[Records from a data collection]

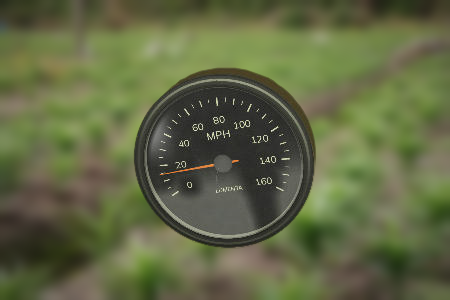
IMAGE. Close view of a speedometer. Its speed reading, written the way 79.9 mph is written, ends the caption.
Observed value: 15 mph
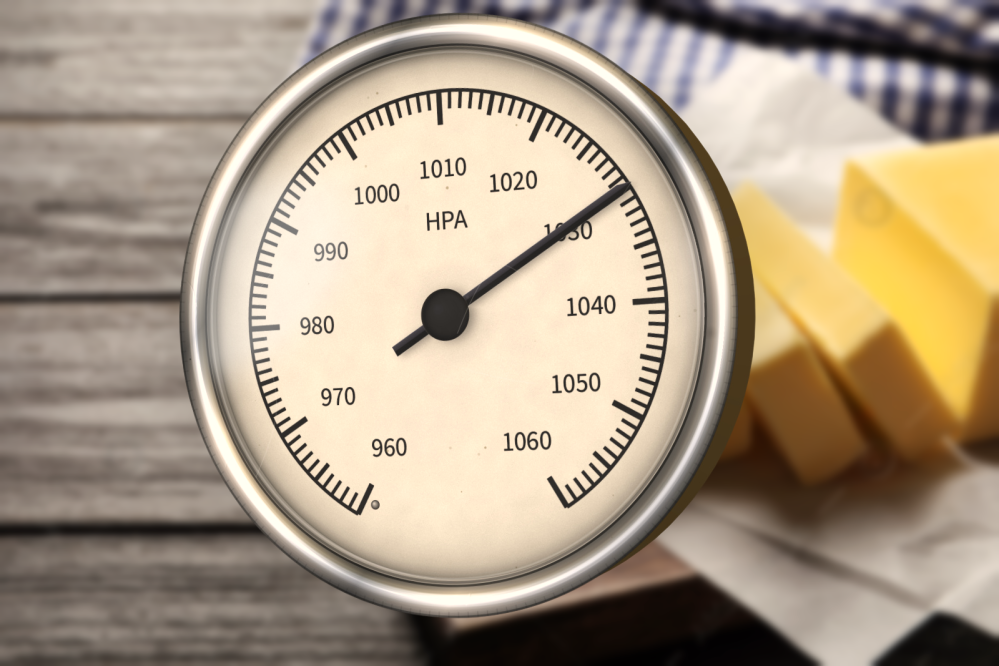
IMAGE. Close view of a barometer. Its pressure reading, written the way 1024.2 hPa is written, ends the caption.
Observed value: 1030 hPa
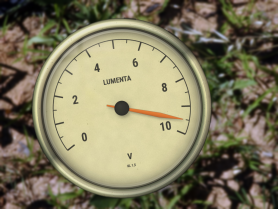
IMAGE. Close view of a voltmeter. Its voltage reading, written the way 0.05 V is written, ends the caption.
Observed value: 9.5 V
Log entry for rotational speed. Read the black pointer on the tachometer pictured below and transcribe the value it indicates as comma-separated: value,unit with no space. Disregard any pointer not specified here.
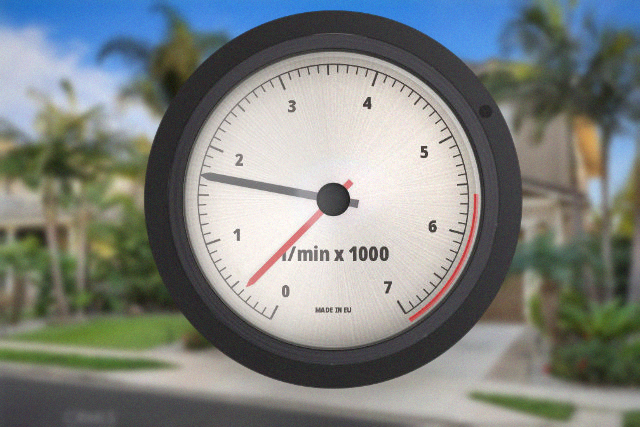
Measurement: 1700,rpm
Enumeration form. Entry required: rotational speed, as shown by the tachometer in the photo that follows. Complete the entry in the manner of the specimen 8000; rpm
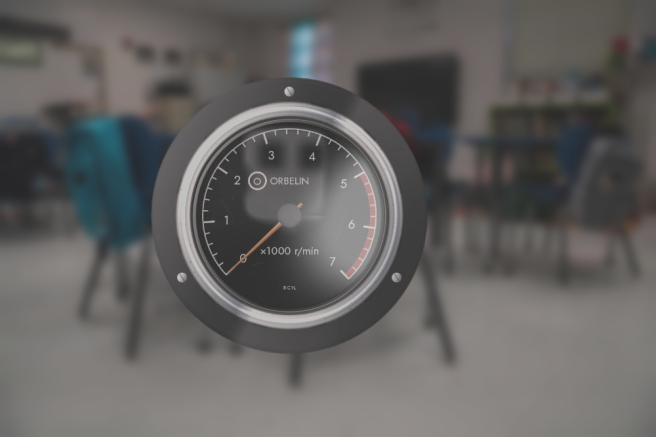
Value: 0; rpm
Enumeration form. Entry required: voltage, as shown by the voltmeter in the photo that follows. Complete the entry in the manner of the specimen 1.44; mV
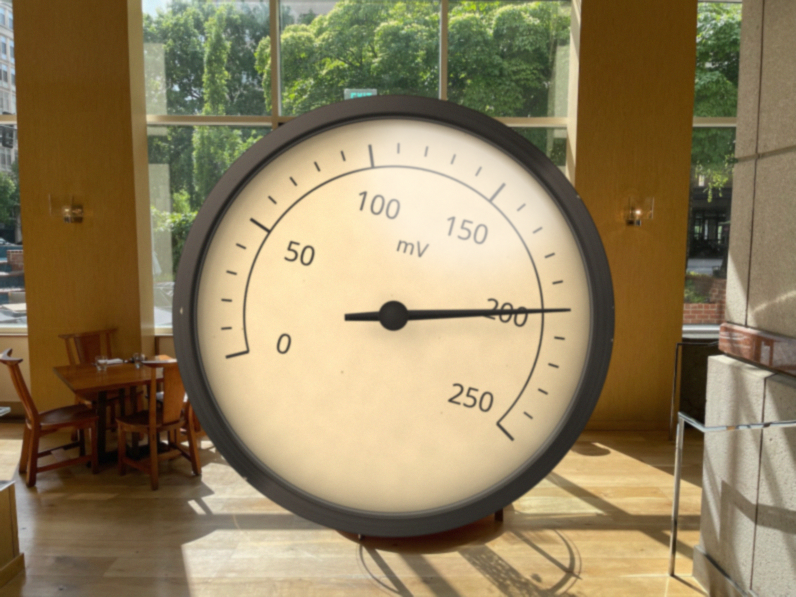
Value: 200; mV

--

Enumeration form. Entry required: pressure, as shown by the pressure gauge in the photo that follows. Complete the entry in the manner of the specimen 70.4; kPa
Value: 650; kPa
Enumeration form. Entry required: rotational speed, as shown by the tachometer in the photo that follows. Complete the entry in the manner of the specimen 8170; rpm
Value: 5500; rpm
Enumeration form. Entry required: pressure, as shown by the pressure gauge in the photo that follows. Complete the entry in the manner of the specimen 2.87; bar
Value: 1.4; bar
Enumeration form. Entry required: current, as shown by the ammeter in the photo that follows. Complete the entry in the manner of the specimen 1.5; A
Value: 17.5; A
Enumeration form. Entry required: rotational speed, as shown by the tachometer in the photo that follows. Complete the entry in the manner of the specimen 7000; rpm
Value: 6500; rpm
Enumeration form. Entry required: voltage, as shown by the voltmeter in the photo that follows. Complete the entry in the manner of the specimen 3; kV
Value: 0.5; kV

Directions for this task :: Extract the items above without any change, covering the stretch from the line containing "Enumeration form. Entry required: current, as" through the line containing "Value: 17.5; A".

Written response ::
Enumeration form. Entry required: current, as shown by the ammeter in the photo that follows. Complete the entry in the manner of the specimen 1.5; A
Value: 17.5; A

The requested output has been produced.